Pero la gran rebelión en Guatemala va mucho más allá de la rabia. Se expresa en una acelerada politización de los sectores populares urbanos. En una creatividad festiva evidente en los bloqueos que se han observado en las últimas dos semanas. Como se trata de una rebelión pacifica brinda un gran espacio para lo lúdico: bailes, disfraces, tamboras, representaciones, consignas ingeniosas y hasta hilarantes, debates y diálogos con una policía hasta el momento pasmada. La gran rebelión ha convertido en dirigentes articulada/os a la vecina del barrio popular, a la ignorada y subestimada mujer indígena de algún poblado rural, al humilde vendedor ambulante, al joven trabajador de alguna dependencia pública. La gran rebelión ha hecho surgir a una dirigencia indígena en la que se advierte un proyecto político nacional.
Las grandes rebeliones convierten a las personas humildes e ignoradas en personajes que despliegan potencialidades impensadas. Recuerdo muy bien cómo escuché con estupefacción en diciembre de 1979, a una vendedora de un mercado que vivía en el barrio México de Managua. Con sencillez me relató aquella señora de mediana edad, cómo disparaba una ametralladora 50 desde alguna de las barricadas en el momento de la insurrección final contra Anastasio Somoza. Por fortuna hoy en Guatemala las potencialidades impensadas caminan en un sentido de paz y democracia.
En alguno de sus textos V.I. Lenin dio una definición sintética de lo que era una “situación revolucionaria”, aquella que se expresaba en lo que él llamó “crisis nacional general”. Dijo Lenin que ésta se observaba cuando “los de abajo no quieren seguir viviendo como antes y los de arriba tampoco pueden seguir gobernando como antes”. En un contexto bastante diferente, algo de esto parece estar sucediendo en Guatemala. El pueblo de Guatemala, los pueblos de Guatemala, están hartos de la corrupción que hace vivir en la molicie a una minoría, están hartos de la miseria que tiene a la mitad de la niñez en la desnutrición, están hartos de la precariedad laboral y salarial. Los pueblos originarios están hartos de todo lo anterior y además del racismo que profundiza aún más su miseria.

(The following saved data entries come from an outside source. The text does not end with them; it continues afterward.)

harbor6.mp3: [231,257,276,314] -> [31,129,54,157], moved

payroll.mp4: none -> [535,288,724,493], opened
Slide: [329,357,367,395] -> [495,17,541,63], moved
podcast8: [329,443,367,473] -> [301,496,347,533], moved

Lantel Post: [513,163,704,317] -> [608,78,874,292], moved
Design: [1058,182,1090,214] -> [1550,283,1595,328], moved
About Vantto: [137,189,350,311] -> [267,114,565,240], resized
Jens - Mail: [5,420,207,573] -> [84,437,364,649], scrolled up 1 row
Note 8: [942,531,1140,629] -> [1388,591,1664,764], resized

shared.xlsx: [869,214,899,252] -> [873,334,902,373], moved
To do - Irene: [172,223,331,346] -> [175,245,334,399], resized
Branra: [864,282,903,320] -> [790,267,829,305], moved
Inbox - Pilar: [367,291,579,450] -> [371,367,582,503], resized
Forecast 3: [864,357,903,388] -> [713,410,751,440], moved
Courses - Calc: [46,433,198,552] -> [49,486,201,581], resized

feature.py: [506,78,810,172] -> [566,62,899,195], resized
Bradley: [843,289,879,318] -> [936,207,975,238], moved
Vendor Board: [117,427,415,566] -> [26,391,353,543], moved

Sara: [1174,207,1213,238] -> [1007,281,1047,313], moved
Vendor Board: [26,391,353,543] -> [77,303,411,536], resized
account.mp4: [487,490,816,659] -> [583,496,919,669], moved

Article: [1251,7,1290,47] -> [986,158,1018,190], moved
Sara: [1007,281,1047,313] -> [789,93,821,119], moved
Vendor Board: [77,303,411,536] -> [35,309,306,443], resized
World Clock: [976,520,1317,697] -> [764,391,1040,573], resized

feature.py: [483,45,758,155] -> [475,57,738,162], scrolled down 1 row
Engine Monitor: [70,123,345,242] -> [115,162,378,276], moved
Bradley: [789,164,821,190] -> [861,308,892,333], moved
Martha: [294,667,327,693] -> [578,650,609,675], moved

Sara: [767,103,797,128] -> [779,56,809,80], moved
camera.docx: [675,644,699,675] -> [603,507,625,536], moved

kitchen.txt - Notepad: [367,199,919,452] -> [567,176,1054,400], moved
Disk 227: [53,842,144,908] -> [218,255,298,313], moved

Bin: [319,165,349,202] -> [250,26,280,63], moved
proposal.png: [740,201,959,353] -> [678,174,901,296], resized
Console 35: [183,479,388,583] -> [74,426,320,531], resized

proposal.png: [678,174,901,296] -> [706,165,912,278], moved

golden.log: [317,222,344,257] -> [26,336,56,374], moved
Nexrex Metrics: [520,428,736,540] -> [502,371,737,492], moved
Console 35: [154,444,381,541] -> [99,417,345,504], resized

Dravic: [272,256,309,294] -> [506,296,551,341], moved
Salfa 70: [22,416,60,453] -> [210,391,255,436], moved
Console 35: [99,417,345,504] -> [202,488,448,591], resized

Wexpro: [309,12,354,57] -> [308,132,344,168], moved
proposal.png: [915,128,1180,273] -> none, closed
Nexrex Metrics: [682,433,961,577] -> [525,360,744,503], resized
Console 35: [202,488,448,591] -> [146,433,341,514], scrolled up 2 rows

Todo esto se estaba gestando debajo de una aparente indiferencia que ocultaba lo que James C. Scott llamó “el discurso oculto” y “la infrapolítica” en su libro “Los dominados y el arte de la resistencia”. Los resultados electorales del 25 de junio y el 20 de agosto han desencadenado el paso del discurso oculto y la infrapolítica a la rebelión abierta.
Por eso hoy el bloque en el poder denominado coloquialmente el Pacto de Corruptos, ya no puede seguir gobernando como antes. Le quedan dos salidas. La más inteligente sería ceder, perder esta batalla y prepararse para las que seguirán después del 14 de enero cuando Bernardo Arévalo asuma la presidencia. La otra, la brutal que propugna la derecha neofascista, es la represión abierta a través de los dispositivos policiacos o la encubierta a través de la alianza con el crimen organizado. La desesperación del núcleo duro del Pacto de Corruptos, su aferramiento al enriquecimiento ilícito y vinculaciones criminales, lo pueden llevar a la salida represiva cuyos primeros síntomas estamos advirtiendo en los sucesos de Malacatán. Los próximos días veremos por cuál de las dos salidas optan.